In Deutschland ist mehr als jedes fünfte Kind und jeder vierte junge Erwachsene von Armut bedroht. Zu diesem Ergebnis kommt eine am Donnerstag veröffentlichte Analyse der Bertelsmann Stiftung aus Gütersloh. Demnach waren 2021 knapp 2,9 Millionen Kinder und Jugendliche und weitere rund 1,55 Millionen junge Menschen zwischen 18 und 25 Jahren betroffen. Die Lage habe sich zuletzt nicht gebessert, sondern durch aktuelle Krisen und Preissteigerungen verschärft.

Die Stiftung zog ein ernüchtertes Fazit und forderte Gegenmaßnahmen von der Bundesregierung. »Kinder- und Jugendarmut bleibt ein ungelöstes Problem in Deutschland«, erklärte sie. Die im Koalitionsvertrag versprochene Kindergrundsicherung müsse »schnellstmöglich« und mit der erforderlichen Ausstattung beschlossen werden. Zentraler Maßstab müsse sein, dass die Kindergrundsicherung Armut »wirksam vermeidet«.

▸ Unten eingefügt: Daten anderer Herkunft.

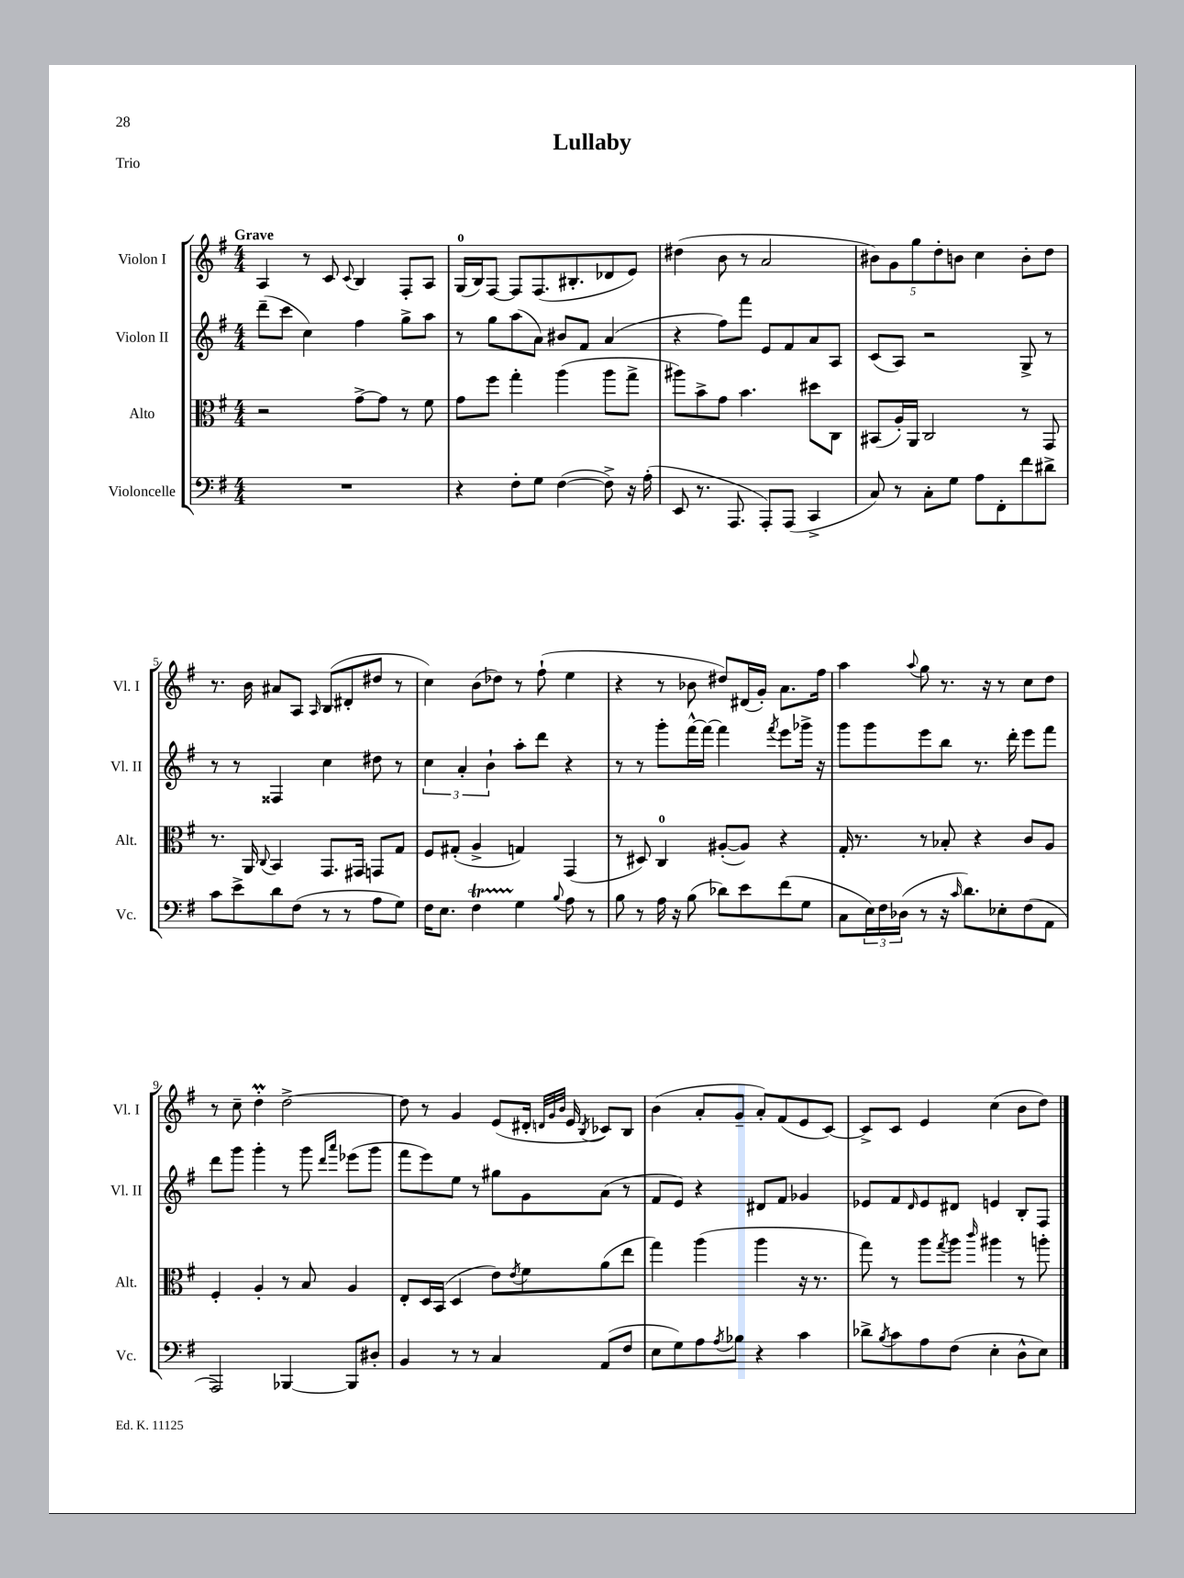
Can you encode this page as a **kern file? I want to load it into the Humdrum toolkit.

Überdurchschnittlich von Armut betroffen sind nach Angaben der Stiftung junge Menschen in Alleinerziehendenfamilien sowie in Familien mit drei oder mehr Kindern. Die große Betreuungsverantwortung mache es den Eltern in diesen Fällen oftmals unmöglich, voll erwerbstätig zu sein. Viele von ihnen seien auf Hartz-IV-Leistungen angewiesen. Wie aus der Analyse hervorgeht, stieg die Zahl der Kinder und Jugendlichen, die in Hartz-IV-Haushalten leben, in Deutschland zuletzt zum ersten Mal seit fünf Jahren wieder an.

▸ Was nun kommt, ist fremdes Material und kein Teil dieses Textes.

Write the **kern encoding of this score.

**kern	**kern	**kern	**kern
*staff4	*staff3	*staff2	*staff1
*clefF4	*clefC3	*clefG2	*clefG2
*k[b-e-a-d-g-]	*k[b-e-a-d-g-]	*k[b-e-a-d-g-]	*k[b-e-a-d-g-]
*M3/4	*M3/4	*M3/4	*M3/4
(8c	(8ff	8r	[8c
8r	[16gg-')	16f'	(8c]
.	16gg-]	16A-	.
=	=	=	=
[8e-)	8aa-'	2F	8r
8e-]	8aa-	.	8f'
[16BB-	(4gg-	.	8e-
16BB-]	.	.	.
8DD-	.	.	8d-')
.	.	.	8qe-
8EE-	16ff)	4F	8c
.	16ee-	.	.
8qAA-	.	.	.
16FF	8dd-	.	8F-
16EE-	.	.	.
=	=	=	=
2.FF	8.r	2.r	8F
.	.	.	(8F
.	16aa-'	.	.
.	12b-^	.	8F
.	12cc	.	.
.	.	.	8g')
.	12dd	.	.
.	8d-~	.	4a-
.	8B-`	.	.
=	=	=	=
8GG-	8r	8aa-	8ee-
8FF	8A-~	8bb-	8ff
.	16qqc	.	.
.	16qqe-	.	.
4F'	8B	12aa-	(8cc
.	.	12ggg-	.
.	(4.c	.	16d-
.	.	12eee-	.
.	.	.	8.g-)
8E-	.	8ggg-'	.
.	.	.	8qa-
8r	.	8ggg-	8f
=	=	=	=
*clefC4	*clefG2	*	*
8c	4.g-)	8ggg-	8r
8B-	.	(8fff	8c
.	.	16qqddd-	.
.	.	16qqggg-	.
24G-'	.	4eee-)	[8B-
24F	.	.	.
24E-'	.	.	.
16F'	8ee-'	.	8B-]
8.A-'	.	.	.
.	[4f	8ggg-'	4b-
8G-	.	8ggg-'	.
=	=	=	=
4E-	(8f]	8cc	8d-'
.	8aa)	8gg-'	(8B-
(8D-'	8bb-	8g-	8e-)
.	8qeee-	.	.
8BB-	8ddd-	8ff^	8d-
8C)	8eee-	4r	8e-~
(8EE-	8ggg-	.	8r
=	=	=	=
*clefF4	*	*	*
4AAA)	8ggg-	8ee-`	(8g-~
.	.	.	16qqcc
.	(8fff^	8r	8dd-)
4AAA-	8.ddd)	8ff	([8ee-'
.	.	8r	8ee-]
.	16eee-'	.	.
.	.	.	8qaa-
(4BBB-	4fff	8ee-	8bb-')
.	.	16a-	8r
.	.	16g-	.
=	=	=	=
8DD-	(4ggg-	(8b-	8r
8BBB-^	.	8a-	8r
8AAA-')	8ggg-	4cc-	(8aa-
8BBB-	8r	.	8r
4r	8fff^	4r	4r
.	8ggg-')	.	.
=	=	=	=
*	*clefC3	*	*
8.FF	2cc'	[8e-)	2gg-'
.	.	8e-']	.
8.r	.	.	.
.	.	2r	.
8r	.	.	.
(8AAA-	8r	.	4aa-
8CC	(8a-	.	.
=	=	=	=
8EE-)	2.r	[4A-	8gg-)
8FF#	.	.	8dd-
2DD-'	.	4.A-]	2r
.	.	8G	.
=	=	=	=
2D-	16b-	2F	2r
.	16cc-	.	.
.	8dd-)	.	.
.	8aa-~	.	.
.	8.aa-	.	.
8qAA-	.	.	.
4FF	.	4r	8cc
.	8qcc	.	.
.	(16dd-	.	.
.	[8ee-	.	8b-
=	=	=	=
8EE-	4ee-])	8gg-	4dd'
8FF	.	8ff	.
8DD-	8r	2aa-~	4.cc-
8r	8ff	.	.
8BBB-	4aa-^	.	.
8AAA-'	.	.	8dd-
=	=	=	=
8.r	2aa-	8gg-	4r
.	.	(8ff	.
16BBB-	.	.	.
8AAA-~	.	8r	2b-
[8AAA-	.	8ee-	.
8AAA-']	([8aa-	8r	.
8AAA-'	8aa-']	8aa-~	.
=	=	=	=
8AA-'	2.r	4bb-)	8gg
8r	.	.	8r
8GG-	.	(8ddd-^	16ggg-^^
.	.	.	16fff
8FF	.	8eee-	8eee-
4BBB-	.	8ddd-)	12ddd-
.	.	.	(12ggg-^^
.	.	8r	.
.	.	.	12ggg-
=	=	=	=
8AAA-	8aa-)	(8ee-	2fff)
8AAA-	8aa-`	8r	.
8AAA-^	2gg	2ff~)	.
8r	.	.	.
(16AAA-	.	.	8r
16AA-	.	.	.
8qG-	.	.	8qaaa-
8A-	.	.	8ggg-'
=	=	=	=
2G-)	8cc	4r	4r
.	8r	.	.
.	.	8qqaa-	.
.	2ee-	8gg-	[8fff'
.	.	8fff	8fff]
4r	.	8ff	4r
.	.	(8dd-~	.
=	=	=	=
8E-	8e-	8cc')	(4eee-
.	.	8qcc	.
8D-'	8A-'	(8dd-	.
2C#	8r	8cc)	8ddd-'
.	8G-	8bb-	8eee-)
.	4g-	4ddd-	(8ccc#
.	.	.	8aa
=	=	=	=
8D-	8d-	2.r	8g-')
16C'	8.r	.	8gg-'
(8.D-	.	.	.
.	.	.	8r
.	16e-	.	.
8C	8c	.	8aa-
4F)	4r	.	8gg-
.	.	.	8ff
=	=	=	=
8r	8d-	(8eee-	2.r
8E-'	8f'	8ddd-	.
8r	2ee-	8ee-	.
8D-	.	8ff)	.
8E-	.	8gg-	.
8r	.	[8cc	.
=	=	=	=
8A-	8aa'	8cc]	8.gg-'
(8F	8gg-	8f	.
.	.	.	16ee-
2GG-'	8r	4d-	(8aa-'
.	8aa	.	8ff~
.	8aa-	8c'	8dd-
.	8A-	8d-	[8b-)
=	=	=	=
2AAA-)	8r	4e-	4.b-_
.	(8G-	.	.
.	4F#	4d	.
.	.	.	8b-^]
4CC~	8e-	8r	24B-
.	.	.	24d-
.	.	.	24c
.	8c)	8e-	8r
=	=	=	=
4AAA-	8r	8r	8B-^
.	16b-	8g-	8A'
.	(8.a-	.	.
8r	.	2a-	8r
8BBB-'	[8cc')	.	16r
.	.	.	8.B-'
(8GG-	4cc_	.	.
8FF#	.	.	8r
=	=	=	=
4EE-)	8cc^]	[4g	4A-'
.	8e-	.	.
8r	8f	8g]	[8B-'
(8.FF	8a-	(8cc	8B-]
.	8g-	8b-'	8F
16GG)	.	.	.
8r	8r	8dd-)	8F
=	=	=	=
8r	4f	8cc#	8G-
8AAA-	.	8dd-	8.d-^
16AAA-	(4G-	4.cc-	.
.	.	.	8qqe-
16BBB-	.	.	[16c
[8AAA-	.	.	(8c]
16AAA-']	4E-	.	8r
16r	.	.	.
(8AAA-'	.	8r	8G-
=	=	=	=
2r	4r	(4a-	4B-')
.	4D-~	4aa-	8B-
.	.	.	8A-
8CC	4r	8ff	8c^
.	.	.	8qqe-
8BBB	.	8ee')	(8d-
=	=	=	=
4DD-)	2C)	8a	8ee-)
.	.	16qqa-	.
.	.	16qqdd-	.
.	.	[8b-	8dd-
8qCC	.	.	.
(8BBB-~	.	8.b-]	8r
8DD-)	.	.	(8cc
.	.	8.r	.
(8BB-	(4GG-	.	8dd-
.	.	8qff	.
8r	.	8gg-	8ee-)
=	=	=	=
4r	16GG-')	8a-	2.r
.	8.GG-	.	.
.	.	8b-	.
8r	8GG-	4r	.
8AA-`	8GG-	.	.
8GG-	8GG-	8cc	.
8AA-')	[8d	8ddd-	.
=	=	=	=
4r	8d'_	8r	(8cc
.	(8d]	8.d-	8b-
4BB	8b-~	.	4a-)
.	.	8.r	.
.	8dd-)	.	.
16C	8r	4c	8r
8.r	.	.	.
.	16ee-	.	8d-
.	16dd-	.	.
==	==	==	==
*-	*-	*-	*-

Viele junge Erwachsene betroffen

Den Anstieg führen die Experten auf Fluchtbewegungen wegen des russischen Angriffskriegs gegen die Ukraine zurück. Den Betroffenen und ihren Familien stehen seit Juni vergangenen Jahres Hartz-IV-Leistungen zu. In diesem Monat stieg laut Stiftung die Zahl der unter 18-Jährigen, die entsprechende staatliche Zahlungen in Anspruch genommen haben, auf rund 1,9 Millionen an.

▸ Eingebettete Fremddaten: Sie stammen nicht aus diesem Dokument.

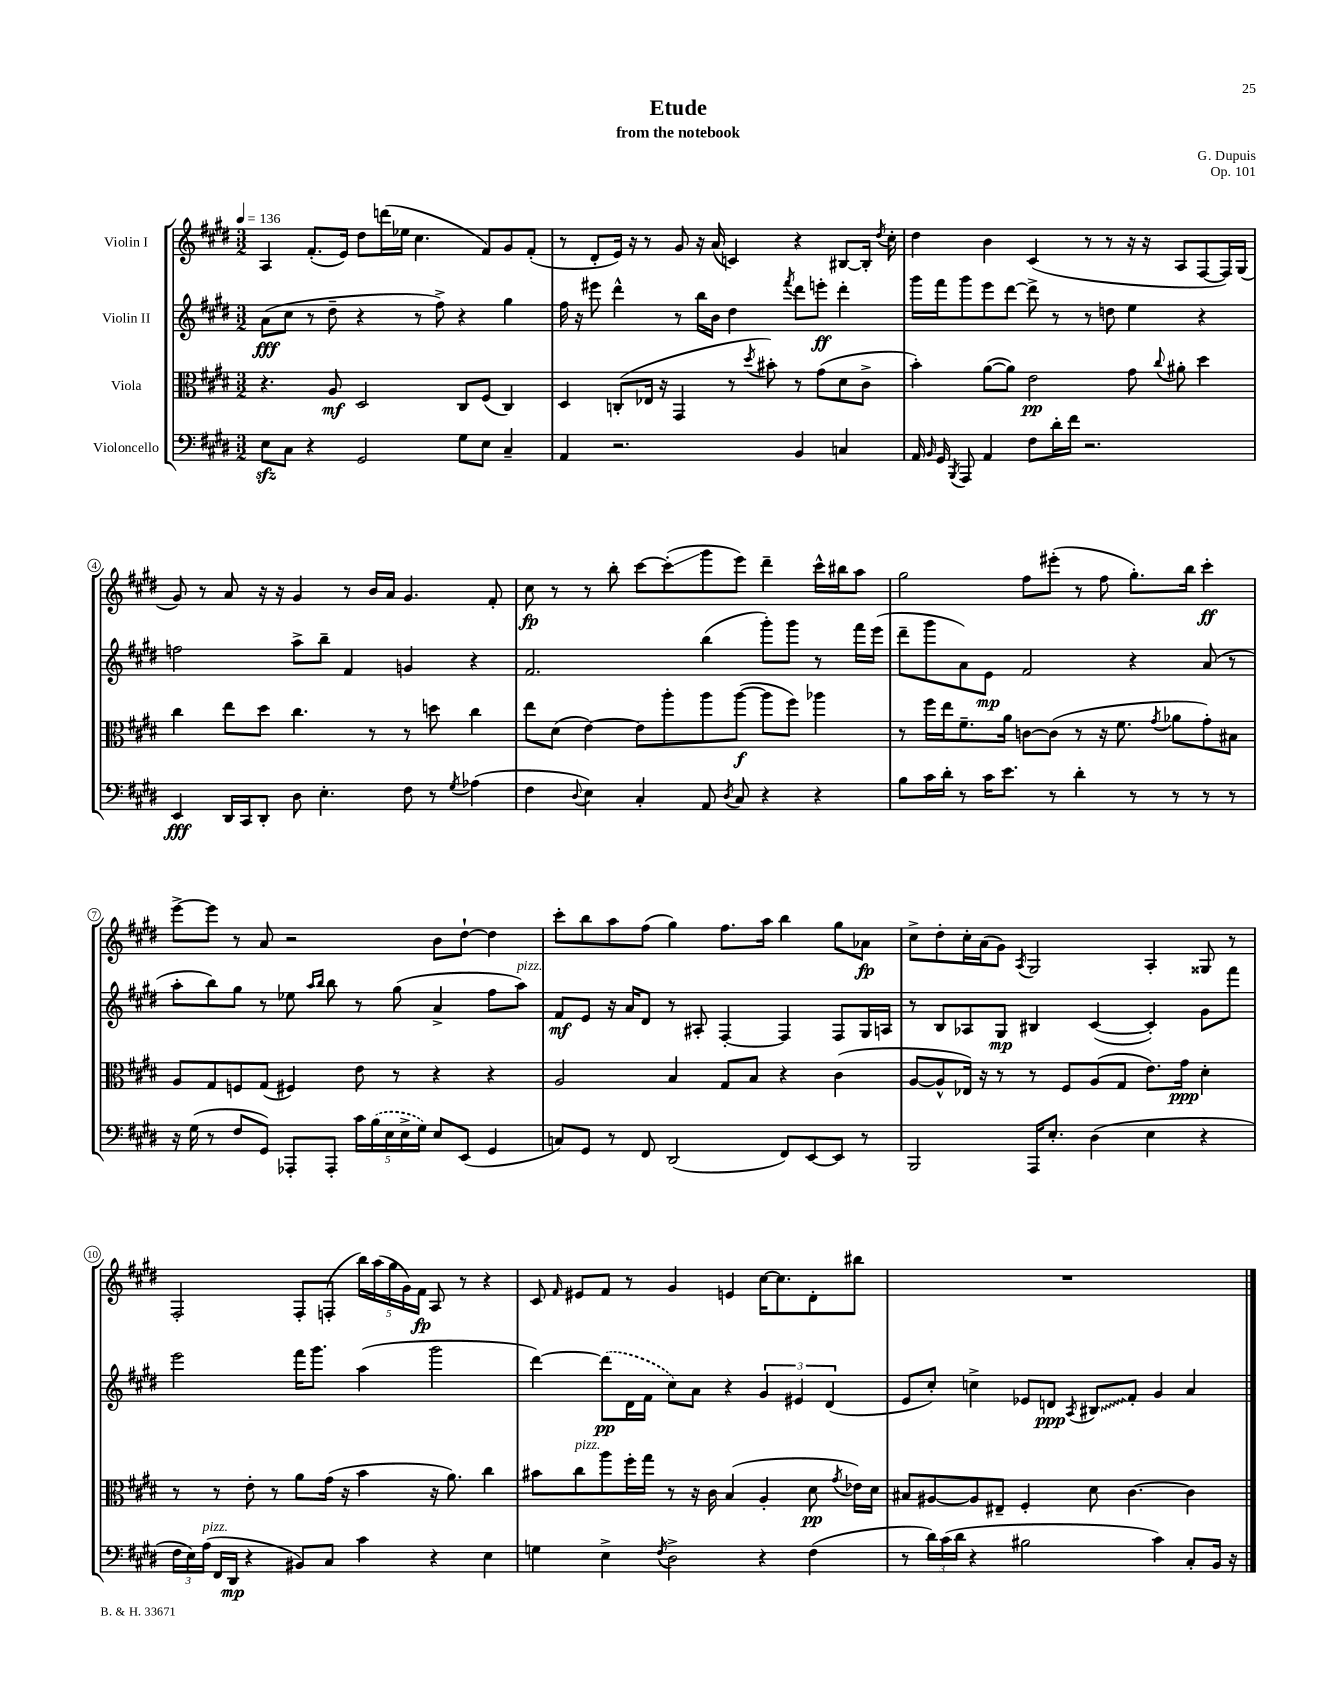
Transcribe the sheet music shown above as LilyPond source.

\header { title = "Etude" composer = "G. Dupuis" subtitle = "from the notebook" opus = "Op. 101" }
<<
\new StaffGroup <<
\new Staff = "s0" \with { instrumentName = "Violin I" } {
    \clef treble \key e \major \numericTimeSignature \time 3/2 \tempo 4 = 136
    \autoBeamOff a4 fis'8.[-.( e'16]) dis''8[ d'''16( ees''16] cis''4. fis'8[) gis'8 fis'8]-.( |
    r8 dis'8[-. e'16]) r16 r8 gis'8 r16 a'16( c'4) r4 bis8[~ bis16]-. \acciaccatura { dis''8 } cis''16-. |
    dis''4 b'4 cis'4( r8 r8 r16 r16 a8[ fis8~ fis16) gis16]( |
    gis'8) r8 a'8 r16 r16 gis'4 r8 b'16[ a'16] gis'4. fis'8-. |
    cis''8\fp r8 r8 b''8-. cis'''8[~ cis'''8-.\glissando( gis'''8 e'''8]) dis'''4-- cis'''16[-^ bis''16 a''8] |
    gis''2 fis''8[ eis'''8]-.( r8 fis''8 gis''8.[-.) b''16] cis'''4-.\ff |
    e'''8[~-> e'''8] r8 a'8 r2 b'8[ dis''8]~-! dis''4 |
    cis'''8[-. b''8 a''8 fis''8]( gis''4) fis''8.[ a''16] b''4 gis''8[ aes'8]\fp |
    cis''8[-> dis''8-. cis''16-. a'16( gis'8]) \acciaccatura { a8 } gis2 a4-. gisis8 r8 |
    fis2-. fis8[-. f8]-.( \tuplet 5/4 { b''16[) a''16( gis''16 gis'16) fis'16]\fp } a8 r8 r4 |
    cis'8 \grace { fis'16 } eis'8[ fis'8] r8 gis'4 e'4 cis''16[~ cis''8. dis'8-. bis''8] |
    R1. \bar "|." |
}
\new Staff = "s1" \with { instrumentName = "Violin II" } {
    \clef treble \key e \major \numericTimeSignature \time 3/2
    \autoBeamOff a'8[\fff( cis''8] r8 dis''8-- r4 r8 fis''8->) r4 gis''4 |
    fis''16 r16 eis'''8 dis'''4-^ r8 b''16[ b'16] dis''4 \acciaccatura { fis'''8 } dis'''8[ e'''8]-.\ff dis'''4-. |
    gis'''16[ fis'''16 gis'''8 e'''8 dis'''8]~ dis'''8-> r8 r8 d''8 e''4 r4 |
    f''2 a''8[-> b''8]-- fis'4 g'4 r4 |
    fis'2. b''4( gis'''8[-.) gis'''8] r8 fis'''16[ e'''16]( |
    dis'''8[-- gis'''8 a'8) e'8]\mp fis'2 r4 a'8( r8 |
    a''8[-. b''8) gis''8] r8 ees''8 \grace { a''16[ b''16] } b''8 r8 gis''8( a'4-> fis''8[ a''8]^\markup { \italic "pizz." }) |
    fis'8[\mf e'8] r16 a'16[ dis'8] r8 ais8-. fis4~-. fis4 fis8[ gis16 a16] |
    r8 b8[ aes8 gis8]\mp bis4 cis'4~( cis'4-.) gis'8[ fis'''8] |
    e'''2 fis'''16[ gis'''8.] a''4( gis'''2 |
    dis'''4~) \once \slurDashed dis'''8[\pp( dis'16 fis'16] cis''8[) a'8] r4 \tuplet 3/2 { gis'4 eis'4 dis'4( } |
    e'8[ cis''8]-.) c''4-> ees'8[ d'8]\ppp \acciaccatura { a8 } \once \override Glissando.style = #'zigzag bis8[\glissando fis'8]-. gis'4 a'4 \bar "|." |
}
\new Staff = "s2" \with { instrumentName = "Viola" } {
    \clef alto \key e \major \numericTimeSignature \time 3/2
    \autoBeamOff r4. a8\mf dis2 cis8[ fis8]( cis4) |
    dis4 c8[-.( ees16] r16 gis,4 r8 \acciaccatura { dis''8 } bis'8-.) r8 gis'8[( dis'8 cis'8]-> |
    b'4-.) a'8[~( a'8]) e'2\pp gis'8 \appoggiatura { cis''8 } ais'8-. dis''4 |
    cis''4 e''8[ dis''8] cis''4. r8 r8 d''8 cis''4 |
    e''8[ dis'8]( e'4~) e'8[ a''8-. a''8 a''8]~\f( a''8[ fis''8]) aes''4 |
    r8 fis''16[ e''16 fis'8.-- a'16] c'8[~ c'8]( r8 r16 fis'8. \acciaccatura { gis'8 } aes'8[ gis'8-.) bis8] |
    a8[ gis8 f8 gis8]( fis4) e'8 r8 r4 r4 |
    a2 b4 gis8[ b8] r4 cis'4( |
    a8[~ a8-^ ees16]) r16 r8 r8 fis8[ a8( gis8] e'8.[) gis'16]\ppp dis'4-. |
    r8 r8 e'8-. r8 a'8[ gis'16]( r16 b'4 r16 a'8.) cis''4 |
    bis'8[ cis''8^\markup { \italic "pizz." } a''8 fis''16-. gis''16] r8 r16 cis'16 b4( a4-. dis'8\pp \acciaccatura { gis'8 } ees'16[) dis'16] |
    bis8[ ais8~ ais8 eis8]-- fis4-. dis'8 cis'4.~ cis'4 \bar "|." |
}
\new Staff = "s3" \with { instrumentName = "Violoncello" } {
    \clef bass \key e \major \numericTimeSignature \time 3/2
    \autoBeamOff e8[\sfz cis8] r4 gis,2 gis8[ e8] cis4-- |
    a,4 r2. b,4 c4 |
    a,16 \grace { b,16 } gis,16 \acciaccatura { b,,8 } a,,8 a,4 fis8[ dis'16-. fis'16] r2. |
    e,4\fff dis,16[ cis,16 dis,8]-. dis8 e4.-. fis8 r8 \acciaccatura { gis8 } aes4( |
    fis4 \appoggiatura { dis8 } e4) cis4-. a,8 \acciaccatura { dis8 } cis8 r4 r4 |
    b8[ cis'16 dis'16]-. r8 cis'16[ e'8.] r8 dis'4-. r8 r8 r8 r8 |
    r16 gis16( r8 fis8[ gis,8]) aes,,8[-. aes,,8]-. \tuplet 5/4 { cis'16[ \once \slurDashed b16( e16 e16-> gis16]) } e8[ e,8]( gis,4 |
    c8[) gis,8] r8 fis,8 dis,2( fis,8[) e,8~ e,8] r8 |
    b,,2 a,,16[ e8.]-. dis4( e4 r4 |
    \tuplet 3/2 { fis16[ e16) a16]^\markup { \italic "pizz." }( } fis,16[ dis,16]\mp r4 bis,8[) cis8] cis'4 r4 e4 |
    g4 e4-> \acciaccatura { fis8 } dis2-> r4 fis4( |
    r8 \tuplet 3/2 { dis'16[) cis'16( dis'16] } r4 bis2 cis'4) cis8[-. b,16] r16 \bar "|." |
}
>>
>>
\layout { \context { \Score \override BarNumber.stencil = #(make-stencil-circler 0.1 0.3 ly:text-interface::print) } }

Ein oftmals unterschätztes Armutsproblem gibt es nach Einschätzung der Bertelsmann-Experten aber auch in der Altersgruppe der jungen Erwachsenen zwischen 18 und 25 Jahren. In dieser sei das Armutsrisiko sogar höher als in jeder anderen Altersgruppe und liege laut Untersuchung bei 25,5 Prozent. Mithin sei jeder vierte junge Mensch in Deutschland von Armut bedroht.

Frauen sind demnach zudem gefährdeter als Männer, in Ostdeutschland ist das Risiko größer als im Westen. Ein Blick auf die Quote der Hartz-IV-Bezieher vermittelt laut Untersuchung bei jungen Menschen zudem nur bedingt ein Bild der Lage, weil sich viele in Ausbildung oder Studium befinden. Sie beziehen deshalb Leistungen wie etwa Bafög oder Wohngeld. Der Anteil der Bezieher von Hartz-IV-Leistungen in dieser Altersgruppe liegt bei nur sieben Prozent.

Die geplante Einführung der Kindergrundsicherung müsse »die Verteilung mit der Gießkanne beenden und gezielt denjenigen helfen, die besonders darauf angewiesen sind«, forderte die Bertelsmann-Bildungsexpertin Anette Stein. Sie müsse sich »an den tatsächlichen Bedarfen junger Menschen für gutes Aufwachsen, Bildung und Teilhabe« orientieren. Höheres Kindergeld bringe dagegen nichts. Dieses komme bei Familien im Hartz-IV-Bezug gar nicht an.

In der von der Ampelkoalition geplanten sogenannten Kindergrundsicherung sollen finanzielle Unterstützungsleistungen gebündelt werden. Dazu gehören das Kindergeld, Sozialhilfezahlungen für Kinder, der Kinderzuschlag sowie Teile des Bildungs- und Teilhabepakets. Ziel ist es, durch eine einfachere Struktur und leichteren Zugang mehr Familien zu erreichen und Kinderarmut zu bekämpfen. Erstmals ausgezahlt werden soll die Kindergrundsicherung 2025.

Die Stiftung fordert von der Regierung weitere Maßnahmen, um die Lage armutsgefährdeter junger Menschen zu verbessern. Dazu zählt sie eine Reform der Ausbildungsförderung Bafög sowie die Einführung einer Ausbildungsgarantie. Beide Projekte seien »unerlässlich«.